= Stuart Carroll =

British historian (born 1965)

Stuart Carroll, (born 1965) is a British historian and academic, who specialises in early modern Europe. Since 2007, he has been Professor of Early Modern History at the University of York.

==Early life and education==
Carroll was born in 1965 in Whitechapel, London, England. He undertook his Bachelor of Arts (BA) degree at the University of Bristol and his Doctor of Philosophy (PhD) at the University of London.

==Academic career==
In 1992, Carroll joined the University of York as a lecturer in its Department of History. Having been previously promoted to senior lecturer, he was appointed Professor of Early Modern History in 2007. He served as Head of the Department at History from 2011 to 2015.

==Honours==
Carroll was awarded the J. Russell Major Prize of the American Historical Association in 2011 for the best French history book of the year for his Martyrs and Murderers: The Guise Family and the Making of Europe (2009).

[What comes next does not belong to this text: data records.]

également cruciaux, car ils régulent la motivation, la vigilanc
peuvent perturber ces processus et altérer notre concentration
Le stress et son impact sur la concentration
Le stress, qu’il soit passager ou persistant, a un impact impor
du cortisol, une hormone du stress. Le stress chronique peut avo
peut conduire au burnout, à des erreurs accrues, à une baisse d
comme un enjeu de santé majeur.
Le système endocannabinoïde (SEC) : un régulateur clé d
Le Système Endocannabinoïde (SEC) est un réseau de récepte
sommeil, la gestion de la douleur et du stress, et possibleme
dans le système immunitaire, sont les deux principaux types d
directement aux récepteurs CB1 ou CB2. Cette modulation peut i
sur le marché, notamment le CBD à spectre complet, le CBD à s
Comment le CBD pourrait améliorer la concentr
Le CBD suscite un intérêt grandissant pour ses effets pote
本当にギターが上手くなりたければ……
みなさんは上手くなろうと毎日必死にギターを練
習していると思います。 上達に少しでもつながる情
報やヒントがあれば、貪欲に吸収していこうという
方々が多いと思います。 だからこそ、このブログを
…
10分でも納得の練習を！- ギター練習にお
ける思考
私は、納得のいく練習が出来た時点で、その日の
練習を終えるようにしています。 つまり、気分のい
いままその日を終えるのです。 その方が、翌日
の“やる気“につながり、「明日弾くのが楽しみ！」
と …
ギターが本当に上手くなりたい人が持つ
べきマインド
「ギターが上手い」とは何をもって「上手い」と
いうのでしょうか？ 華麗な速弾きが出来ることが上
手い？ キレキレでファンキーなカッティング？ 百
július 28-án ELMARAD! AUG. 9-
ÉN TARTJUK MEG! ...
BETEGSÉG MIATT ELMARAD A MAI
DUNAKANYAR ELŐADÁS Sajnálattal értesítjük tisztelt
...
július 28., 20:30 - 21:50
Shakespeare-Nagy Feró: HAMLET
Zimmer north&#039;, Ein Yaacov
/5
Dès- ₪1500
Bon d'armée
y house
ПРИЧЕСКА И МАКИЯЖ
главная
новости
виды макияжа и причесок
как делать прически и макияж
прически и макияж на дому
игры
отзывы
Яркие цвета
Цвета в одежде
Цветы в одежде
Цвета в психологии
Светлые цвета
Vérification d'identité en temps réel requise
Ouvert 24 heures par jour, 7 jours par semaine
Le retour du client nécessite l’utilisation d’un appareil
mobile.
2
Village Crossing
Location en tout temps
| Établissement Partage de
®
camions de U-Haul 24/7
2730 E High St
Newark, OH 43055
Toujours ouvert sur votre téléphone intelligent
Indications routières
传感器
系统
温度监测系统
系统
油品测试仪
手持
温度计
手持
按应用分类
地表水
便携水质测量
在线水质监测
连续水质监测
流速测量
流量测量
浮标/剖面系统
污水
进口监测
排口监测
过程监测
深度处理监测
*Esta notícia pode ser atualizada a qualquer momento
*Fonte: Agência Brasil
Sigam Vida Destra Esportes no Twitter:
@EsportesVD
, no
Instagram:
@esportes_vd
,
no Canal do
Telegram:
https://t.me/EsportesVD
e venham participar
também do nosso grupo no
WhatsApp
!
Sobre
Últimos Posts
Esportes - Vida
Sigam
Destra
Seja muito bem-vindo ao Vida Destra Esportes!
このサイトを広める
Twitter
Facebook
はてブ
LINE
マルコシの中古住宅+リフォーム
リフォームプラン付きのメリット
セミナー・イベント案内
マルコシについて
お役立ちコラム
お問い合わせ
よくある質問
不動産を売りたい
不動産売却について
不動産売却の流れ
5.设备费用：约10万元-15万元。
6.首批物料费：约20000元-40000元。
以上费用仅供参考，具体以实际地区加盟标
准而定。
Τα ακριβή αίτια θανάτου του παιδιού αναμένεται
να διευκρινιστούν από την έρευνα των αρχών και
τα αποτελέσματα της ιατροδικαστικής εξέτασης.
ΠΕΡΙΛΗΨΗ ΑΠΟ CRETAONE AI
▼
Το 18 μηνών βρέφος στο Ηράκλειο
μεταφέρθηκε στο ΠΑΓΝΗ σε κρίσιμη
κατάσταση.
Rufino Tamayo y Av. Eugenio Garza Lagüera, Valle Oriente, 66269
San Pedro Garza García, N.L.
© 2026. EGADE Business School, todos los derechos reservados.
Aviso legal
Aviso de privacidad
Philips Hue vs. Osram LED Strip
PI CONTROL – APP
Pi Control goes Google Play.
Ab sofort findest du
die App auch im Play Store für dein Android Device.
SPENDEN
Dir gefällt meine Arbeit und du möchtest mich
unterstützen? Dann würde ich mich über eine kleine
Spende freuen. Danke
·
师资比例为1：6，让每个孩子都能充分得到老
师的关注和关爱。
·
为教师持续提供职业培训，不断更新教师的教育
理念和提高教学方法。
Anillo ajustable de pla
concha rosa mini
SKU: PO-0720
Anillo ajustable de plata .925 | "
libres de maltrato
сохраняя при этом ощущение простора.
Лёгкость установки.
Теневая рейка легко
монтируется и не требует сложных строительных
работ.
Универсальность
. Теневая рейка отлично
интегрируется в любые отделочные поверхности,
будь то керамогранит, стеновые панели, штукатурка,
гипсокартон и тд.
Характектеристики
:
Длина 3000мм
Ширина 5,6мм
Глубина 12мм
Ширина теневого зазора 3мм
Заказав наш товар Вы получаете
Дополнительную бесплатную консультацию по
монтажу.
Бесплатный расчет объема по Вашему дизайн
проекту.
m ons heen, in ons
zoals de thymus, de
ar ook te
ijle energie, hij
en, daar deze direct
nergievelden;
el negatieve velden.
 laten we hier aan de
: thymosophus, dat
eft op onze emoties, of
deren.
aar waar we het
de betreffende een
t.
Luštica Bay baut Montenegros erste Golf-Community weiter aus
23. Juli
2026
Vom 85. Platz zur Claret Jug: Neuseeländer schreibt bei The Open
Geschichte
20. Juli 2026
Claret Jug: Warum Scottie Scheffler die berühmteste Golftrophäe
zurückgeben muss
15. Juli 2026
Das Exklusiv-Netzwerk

In 2013, Carroll was elected a Fellow of the Royal Historical Society (FRHistS). In 2024, he was elected a Fellow of the British Academy (FBA), the United Kingdom's national academy for the humanities and social sciences.

==Selected publications==
- Enmity and Violence in Early Modern Europe. Cambridge: Cambridge University Press, 2023.
- Martyrs and Murderers: The Guise Family and the Making of Europe. Oxford: Oxford University Press, 2009.
- Cultures of Violence: Interpersonal Violence in Historical Perspective (editor). Palgrave Macmillan, 2007.
- Blood and Violence in Early Modern France. Oxford: Oxford University Press, 2006.
- Noble Power during the French Wars of Religion: the Guise Affinity and the Catholic Cause in Normandy. Cambridge: Cambridge University Press, 1998.